[Instruction] Only the lines from the one containing "ตกน้ำ ร้อนผิดปกติ ดับสนิท" through the last line of the material should be copied, exactly as written and without pictures.

[Data excerpts]
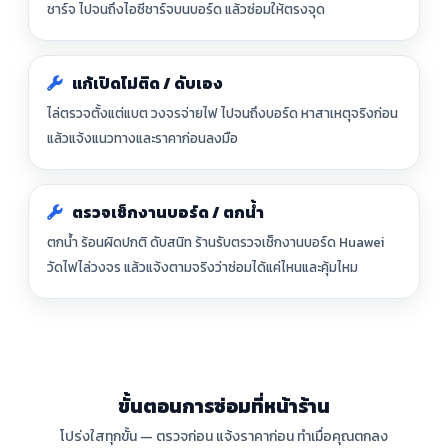
ชาร์จ ไปจนถึงไอซีชาร์จบนบอร์ด แล้วซ่อมให้ตรงจุด
แก้เปิดไม่ติด / ดับเอง
ไล่ตรวจตั้งแต่แบต วงจรจ่ายไฟ ไปจนถึงบอร์ด หาสาเหตุจริงก่อน
แล้วแจ้งแนวทางและราคาก่อนลงมือ
ตรวจเช็กงานบอร์ด / ตกน้ำ
ตกน้ำ ร้อนผิดปกติ ดับสนิท ร้านรับตรวจเช็กงานบอร์ด Huawei
วัดไฟไล่วงจร แล้วแจ้งตามจริงว่าซ่อมได้แค่ไหนและคุ้มไหม
ขั้นตอนการซ่อมที่หน้าร้าน
โปร่งใสทุกขั้น — ตรวจก่อน แจ้งราคาก่อน ทำเมื่อคุณตกลง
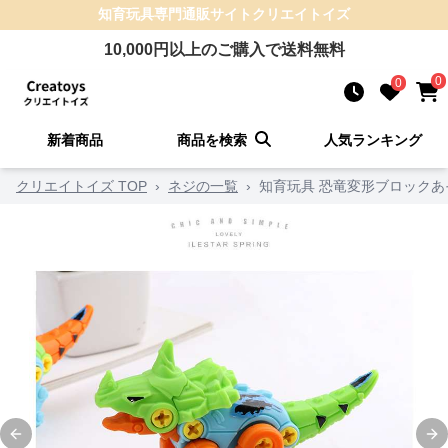
知育玩具
専門通販サイト
クリエイトイズ
10,000
円以上のご購入で送料無料
0
0
新着商品
商品を検索
人気ランキング
クリエイトイズ TOP
›
ネジの一覧
›
知育玩具 恐竜変形ブロックあ
Previous slide
Ne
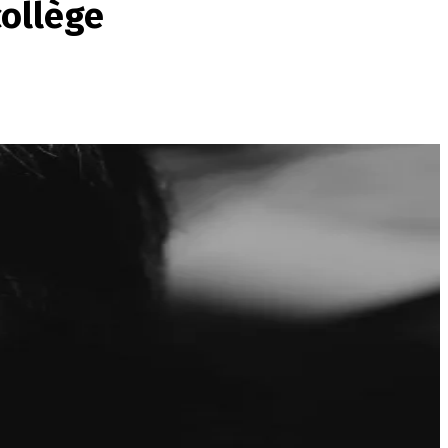
collège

[Written solution]
ตกน้ำ ร้อนผิดปกติ ดับสนิท ร้านรับตรวจเช็กงานบอร์ด Huawei
วัดไฟไล่วงจร แล้วแจ้งตามจริงว่าซ่อมได้แค่ไหนและคุ้มไหม
ขั้นตอนการซ่อมที่หน้าร้าน
โปร่งใสทุกขั้น — ตรวจก่อน แจ้งราคาก่อน ทำเมื่อคุณตกลง
知育玩具
専門通販サイト
クリエイトイズ
10,000
円以上のご購入で送料無料
0
0
新着商品
商品を検索
人気ランキング
クリエイトイズ TOP
›
ネジの一覧
›
知育玩具 恐竜変形ブロックあ
Previous slide
Ne
collège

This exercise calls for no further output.